If I reboot a worker node in my cluster, I get ton...
# longhorn-storage
c
If I reboot a worker node in my cluster, I get tons of problems about longhorn block devices and file systems becoming unresponsive. It takes at least 10 minutes til some watchdog pulls the plug and the host finally reboots. How comes? Is networking shut down before longhorn?
b
Are you cordoning and evacuating the node prior to reboot?
c
I try to remember this step ...
b
image.png
i
a
always drain a node before rebooting it
c
What about shutting down the whole cluster for some maintenance of the external power supply?
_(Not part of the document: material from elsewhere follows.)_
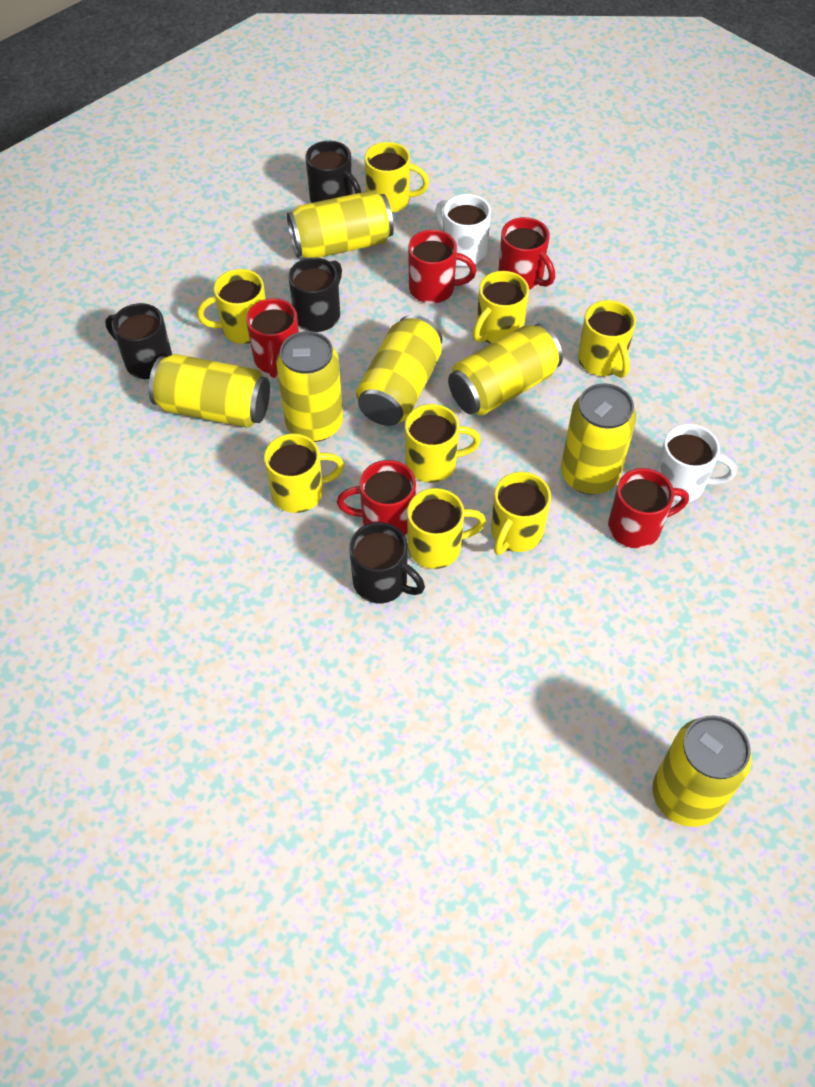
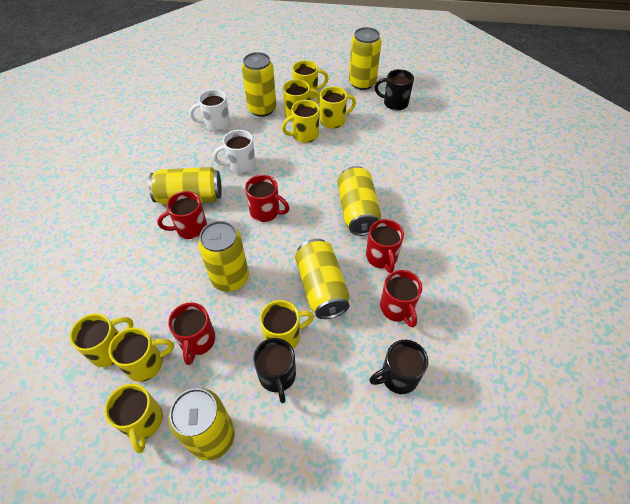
black mug: [105,303,172,379] [288,257,342,332] [305,141,361,203] [349,522,425,603] = 4 -> [253,338,296,403] [369,340,428,394] [375,69,414,111] = 3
The default drain policy (block the last replica) won't work, AFAIU. Which drain policy would you suggest?
a
tbh i have never intentionally shut down my entire cluster, the few times it has happened accidentally it has taken some time + some prodding for everything to start back up there is an option which allows the drain if the last replica is stopped which i think is probably the best option for this situation though i havent used it the point about running drain is that it gives k8s some advance warning to move the workloads off that node before it gets shut down if it shuts down without doing that then the cluster + the kubelet on that node still think it has those workloads and it takes time for the various controllers to work out what has happened
b
etcd leader is going to be a problem.
c
Usually I shut down the workers first, then one control plane/etcd node after the other. Start in the opposite sequence, with 3 minutes delay between the management nodes.